On the earnings call, McNerney barely acknowledged the upswell of bad feeling here in Washington state and said that will be dissipated by future work such as the 777X.
“I realize that moving work around a very large corporation can be controversial at the local level,” McNerney said. “As we see further success in the future, we’ll fight through the dislocations that happen not only in Seattle but in other places around Boeing.”
Likewise, McNerney turned
the recent battle with the Machinists union, which also engendered bad feeling among employees, into a future positive, at least from a Wall Street perspective.
The International Association of Machinists (IAM) District 751, under pressure to secure future work on the 777X, in January gave up their traditional pension benefit and agreed to a contract that will last through 2024.
In February, the IAM District 837 in St. Louis followed suit with a contract that runs through 2022.
Thanks to these agreements and a similar transition for nonunion staff, the portion of Boeing’s workforce with traditional pensions will swing from 85 percent to just 20 percent, McNerney said.
(Most of that 20 percent are the company’s unionized engineers, who look likely to lose this benefit in their next contract in 2016.)
McNerney said the stability and economic gains from the IAM contracts could result in Boeing doing more future work in-house rather than outsourcing.
“Coming out of an era when we may on the margin have relied too much on some outside work, this gives us the option, where it’s smart, to do some of the work inside,” McNerney said.
He said he’s not implying a “seismic shift” in Boeing’s strategic use of outsourcing versus in-house work, just “the option to use the best mix of inside-outside.”
As he fielded questions on the telecon, McNerney dealt crisply with doubters.
Asked whether the turmoil in Ukraine could affect the company’s supply of titanium from Russia, or to the operation of its outsourced engineering centers in Moscow and Kiev, McNerney insisted Boeing has “good contingency plans in place” should the crisis worsen.
And when some seemed skeptical that Boeing can keep building its big 777s at a rate of 100 per year through this decade, when firm orders go out only through 2017 and the 777X is set to debut in 2020, McNerney insisted he has “high confidence in being able to maintain production rates up until the introduction of the 777X.”
McNerney let Chief Financial Officer Greg Smith deal with questions about the troubles of the 787 Dreamliner.
Earlier this year, Mitsubishi discovered hairline cracks in the wings it built for 43 of the jets before delivery.

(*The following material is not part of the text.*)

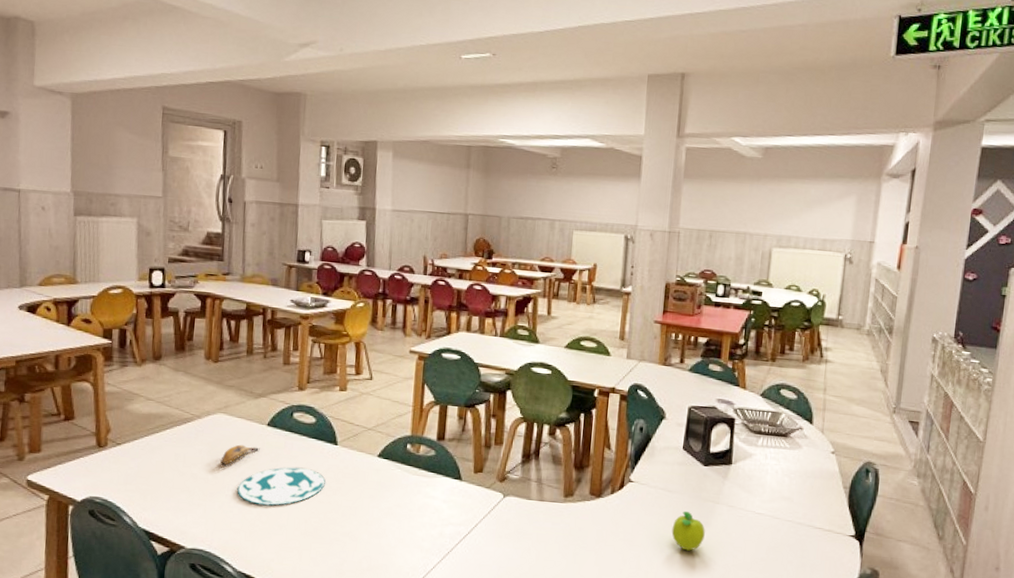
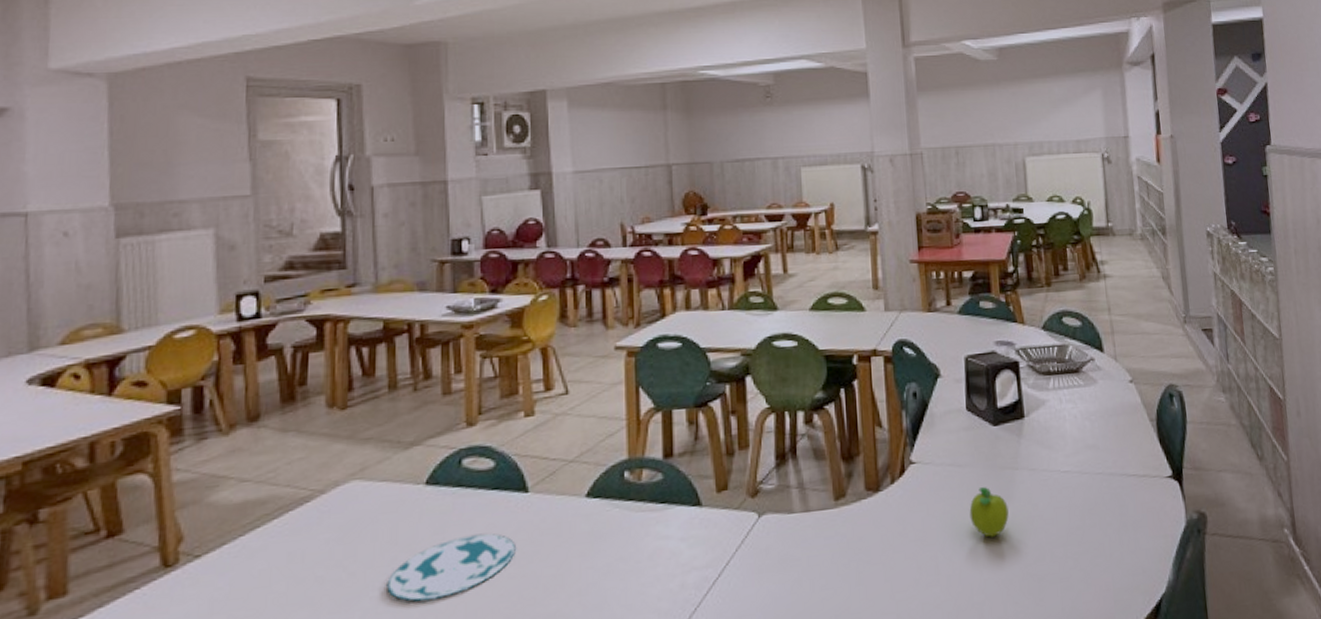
banana: present [220,444,260,466] -> none [359,518,417,556]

And assembly problems in the South Carolina mid-fuselage assembly plant resulted in far too many unfinished sections sent to Everett.

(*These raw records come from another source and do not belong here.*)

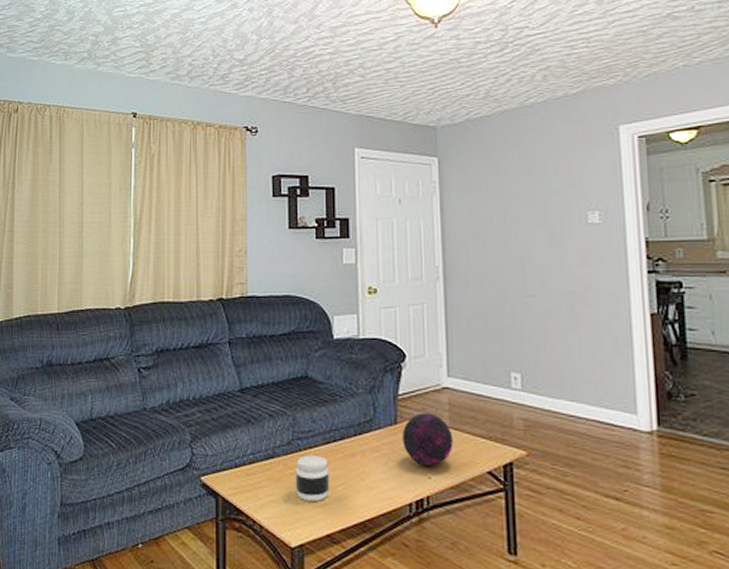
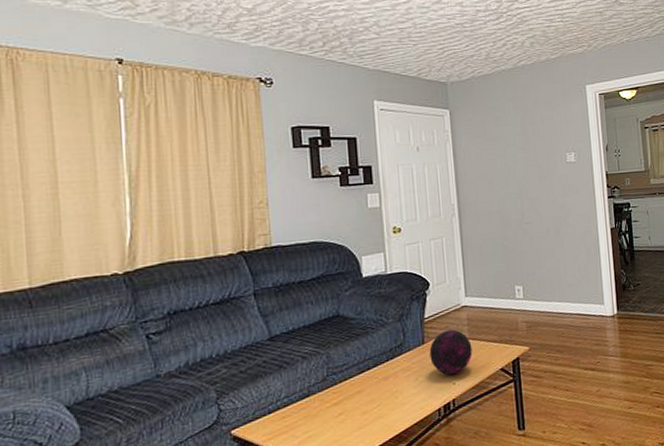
jar: present [295,455,329,501] -> none [331,385,366,429]

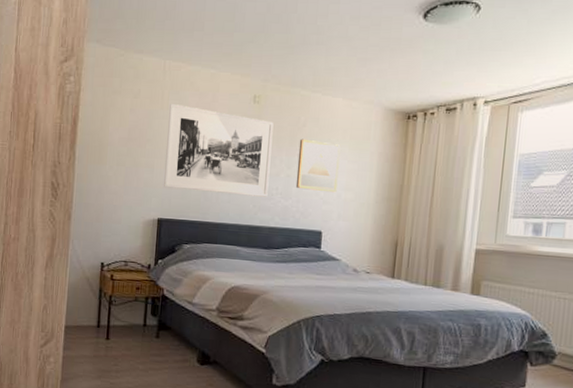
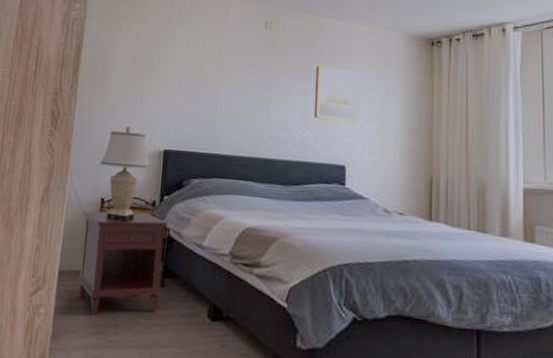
nightstand: none [82,274,163,363] -> present [77,211,169,316]
table lamp: none [98,197,146,282] -> present [99,126,151,221]
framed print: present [164,103,274,197] -> none [171,29,287,128]

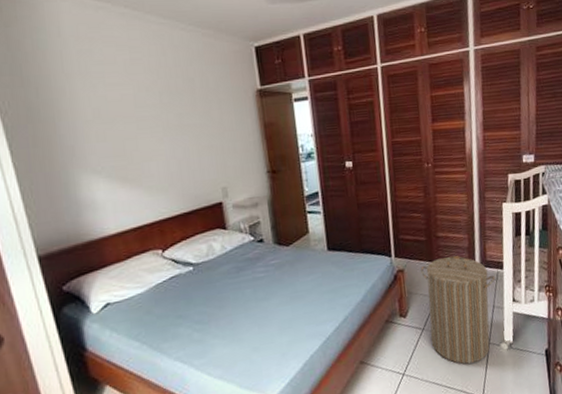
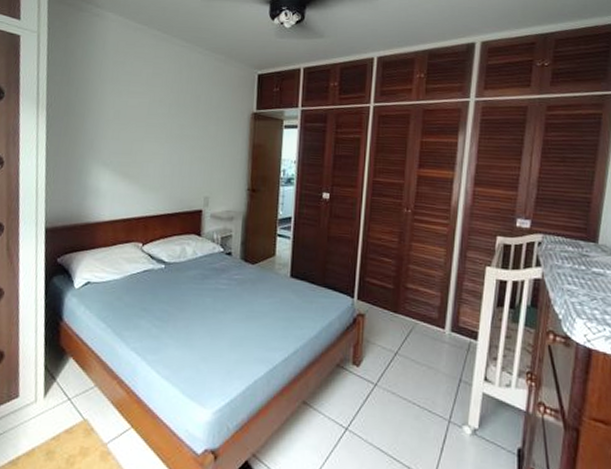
laundry hamper: present [421,255,496,364] -> none [382,311,467,439]

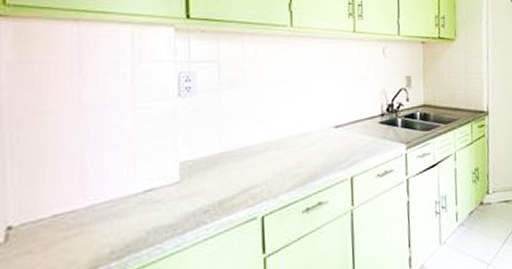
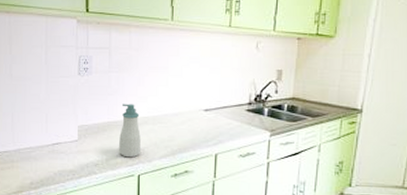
soap bottle: none [235,127,263,196] -> present [119,103,141,158]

Smith said only three airplanes with the wing cracks remain to be fixed and that South Carolina has “still some work to do, but (is) making tremendous progress.”

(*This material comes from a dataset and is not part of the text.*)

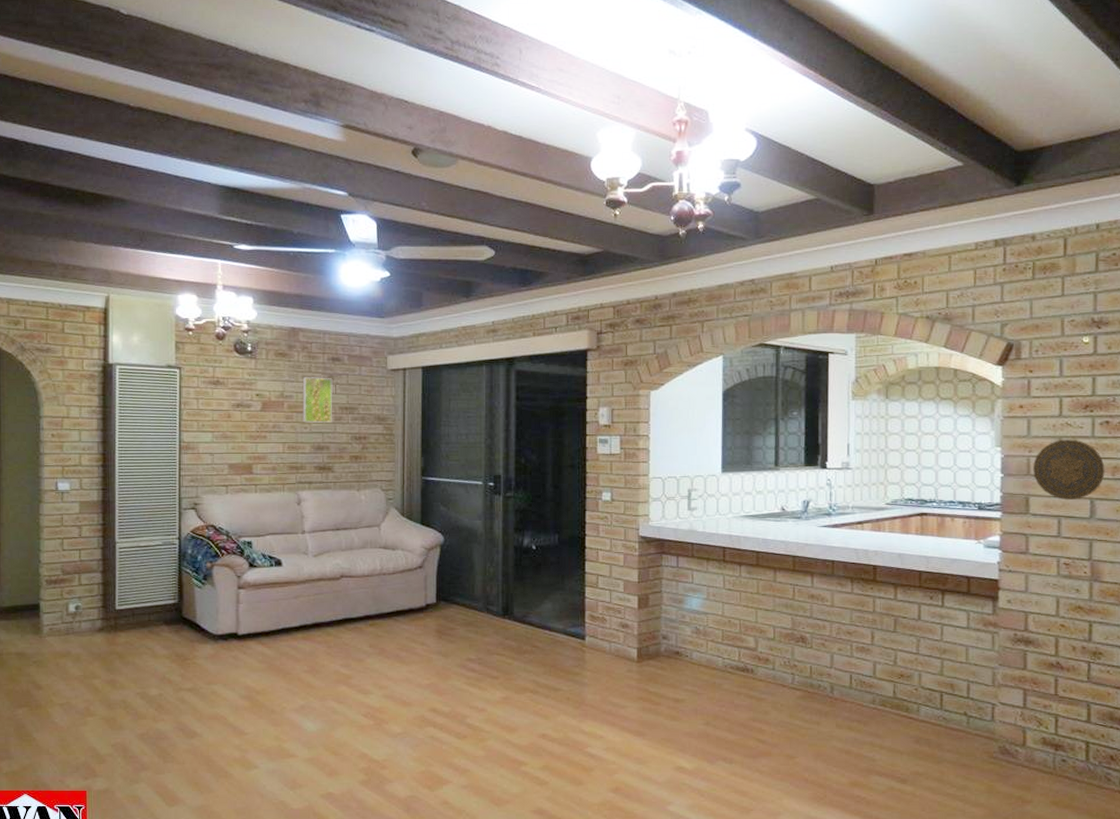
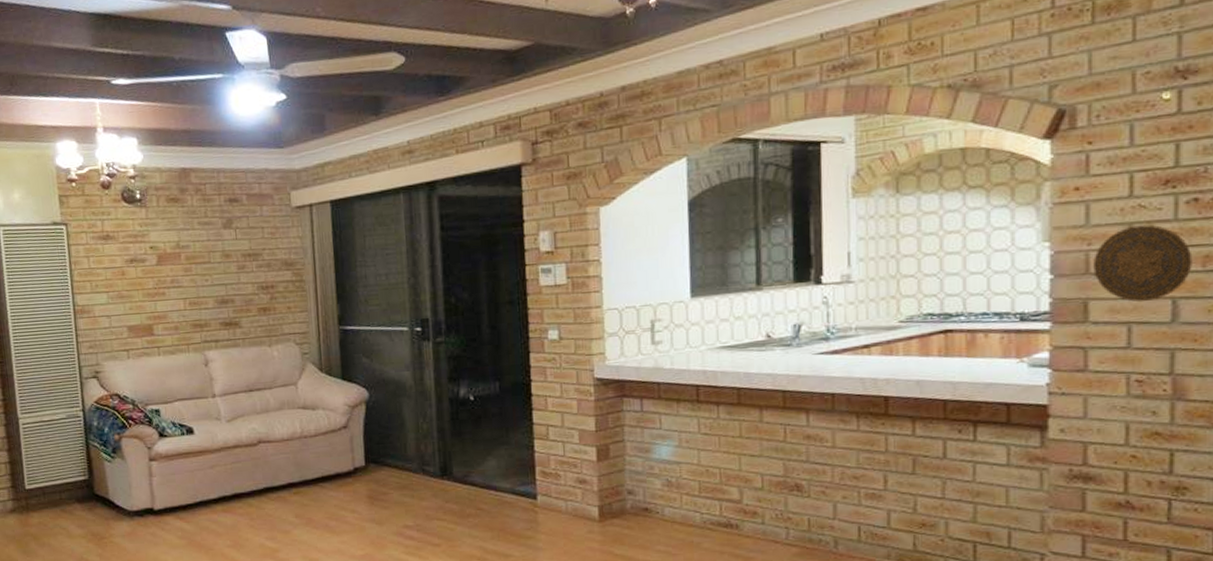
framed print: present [302,377,333,423] -> none [199,222,235,275]

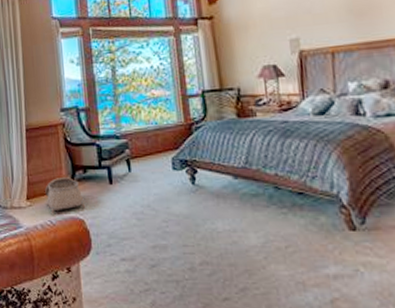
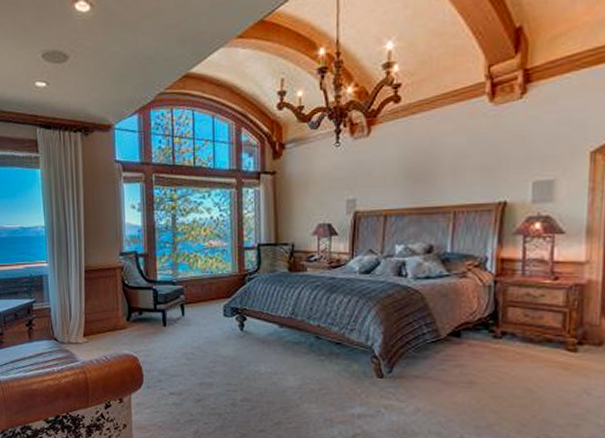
basket: present [45,176,86,215] -> none [101,317,140,351]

In all his responses, McNerney was buoyed by the day’s announcement of yet another quarter of strong earnings.
At $965 million, net profit was down 12.7 percent from last year’s $1.1 billion first quarter profit, but only because Boeing took a $334 million one-time accounting write-off related to the pension-plan changes and because 2013 earnings were inflated by a research and development tax credit.
Net income per share dropped to $1.28 per share from $1.44 during last year’s first quarter. But adjusted to exclude the write-off, earnings were $1.76 per share, beating the estimate of $1.56 per share from Wall Street analysts surveyed by FactSet.
Boeing’s shares rose $3.08, or 2.41 percent, to close at $130.63.
If, as Weber believes, “the bean counters are in charge at Boeing,” on Wednesday they must have been content.